练习: 请逐字抄录下方文本选段中从“合作专家 | 肖婷婷硕士”开始、一直到“<10 KD 时,可减少转膜时间、使用小孔径的膜或配置厚度适当的凝胶。”为止的内容。

文本选段:

###

合作专家 | 肖婷婷硕士
生物化学分子生物 汕头大学
审核专家 | 聂壹峰博士
纳米生物医学 中国科学院大学
材料与仪器
蛋白样品、抗体
步骤
(1)杂交信号很弱,条带浅,如下图
原因及对策:
1. 蛋白量太少,可以适当增加蛋白上样量;
2. 抗体效价太低,可以适当加大抗体浓度;
3. 过度漂洗膜,也可能会导致信号变弱、条带太浅;
4. 转移到膜上的蛋白太少,当蛋白分子量 <10 KD 时,可减少转膜时间、使用小孔径的膜或配置厚度适当的凝胶。
(2)条带上有单个或多个白点
原因及对策:「三明治」结构不紧凑导致,夹板做「三明治」结构时要确保膜和胶块之间没有气泡。

###

数据摘录:
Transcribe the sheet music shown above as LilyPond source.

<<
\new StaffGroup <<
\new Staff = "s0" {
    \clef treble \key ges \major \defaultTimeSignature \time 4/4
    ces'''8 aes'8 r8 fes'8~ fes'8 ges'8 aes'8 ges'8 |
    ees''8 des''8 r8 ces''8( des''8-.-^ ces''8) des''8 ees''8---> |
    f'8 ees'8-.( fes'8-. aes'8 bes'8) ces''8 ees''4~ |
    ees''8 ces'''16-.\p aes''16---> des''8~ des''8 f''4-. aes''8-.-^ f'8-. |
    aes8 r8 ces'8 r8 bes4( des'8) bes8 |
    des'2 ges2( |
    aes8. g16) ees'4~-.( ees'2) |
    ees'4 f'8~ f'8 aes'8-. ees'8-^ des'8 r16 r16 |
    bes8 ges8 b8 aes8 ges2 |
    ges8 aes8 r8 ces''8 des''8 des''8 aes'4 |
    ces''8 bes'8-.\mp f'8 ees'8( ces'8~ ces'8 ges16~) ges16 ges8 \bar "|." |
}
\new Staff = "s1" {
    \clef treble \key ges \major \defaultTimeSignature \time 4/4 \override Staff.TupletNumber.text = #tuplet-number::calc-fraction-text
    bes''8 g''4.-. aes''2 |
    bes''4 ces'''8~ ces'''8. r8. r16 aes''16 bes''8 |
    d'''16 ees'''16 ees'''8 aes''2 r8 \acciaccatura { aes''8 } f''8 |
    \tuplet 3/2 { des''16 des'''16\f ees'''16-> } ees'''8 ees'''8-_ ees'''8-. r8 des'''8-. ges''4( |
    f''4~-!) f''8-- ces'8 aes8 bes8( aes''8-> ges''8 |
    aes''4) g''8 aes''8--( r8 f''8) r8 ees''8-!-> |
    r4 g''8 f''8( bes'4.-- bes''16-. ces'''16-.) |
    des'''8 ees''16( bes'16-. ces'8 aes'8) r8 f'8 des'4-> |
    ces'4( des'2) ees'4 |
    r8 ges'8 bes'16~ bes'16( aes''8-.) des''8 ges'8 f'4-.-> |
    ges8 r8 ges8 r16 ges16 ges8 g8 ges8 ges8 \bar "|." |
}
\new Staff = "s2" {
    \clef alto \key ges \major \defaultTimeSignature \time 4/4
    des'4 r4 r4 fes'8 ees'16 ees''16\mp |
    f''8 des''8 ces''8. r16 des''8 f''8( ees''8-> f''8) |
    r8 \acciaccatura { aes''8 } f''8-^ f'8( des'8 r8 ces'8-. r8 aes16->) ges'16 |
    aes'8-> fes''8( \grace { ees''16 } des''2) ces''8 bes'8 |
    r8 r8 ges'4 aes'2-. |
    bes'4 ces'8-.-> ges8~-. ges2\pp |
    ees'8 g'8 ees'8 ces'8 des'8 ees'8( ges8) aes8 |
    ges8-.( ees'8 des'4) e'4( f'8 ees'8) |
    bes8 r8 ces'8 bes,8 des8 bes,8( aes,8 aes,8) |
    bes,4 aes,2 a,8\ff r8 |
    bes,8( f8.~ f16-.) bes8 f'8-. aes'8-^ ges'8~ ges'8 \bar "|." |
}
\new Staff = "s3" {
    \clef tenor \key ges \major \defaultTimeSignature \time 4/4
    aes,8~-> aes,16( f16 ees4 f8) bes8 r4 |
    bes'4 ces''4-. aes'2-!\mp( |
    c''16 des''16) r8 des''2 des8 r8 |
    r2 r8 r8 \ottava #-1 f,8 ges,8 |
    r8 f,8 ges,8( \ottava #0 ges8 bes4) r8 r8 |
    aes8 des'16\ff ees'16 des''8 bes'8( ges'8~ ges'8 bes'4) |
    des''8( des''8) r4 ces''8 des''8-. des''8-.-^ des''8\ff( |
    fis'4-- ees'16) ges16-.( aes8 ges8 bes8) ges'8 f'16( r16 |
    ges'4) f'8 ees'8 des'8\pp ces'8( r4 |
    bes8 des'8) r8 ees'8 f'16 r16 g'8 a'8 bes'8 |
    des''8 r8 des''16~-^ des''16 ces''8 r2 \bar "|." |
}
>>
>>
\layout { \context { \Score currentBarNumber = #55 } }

###

任务结果:
合作专家 | 肖婷婷硕士
生物化学分子生物 汕头大学
审核专家 | 聂壹峰博士
纳米生物医学 中国科学院大学
材料与仪器
蛋白样品、抗体
步骤
(1)杂交信号很弱,条带浅,如下图
原因及对策:
1. 蛋白量太少,可以适当增加蛋白上样量;
2. 抗体效价太低,可以适当加大抗体浓度;
3. 过度漂洗膜,也可能会导致信号变弱、条带太浅;
4. 转移到膜上的蛋白太少,当蛋白分子量 <10 KD 时,可减少转膜时间、使用小孔径的膜或配置厚度适当的凝胶。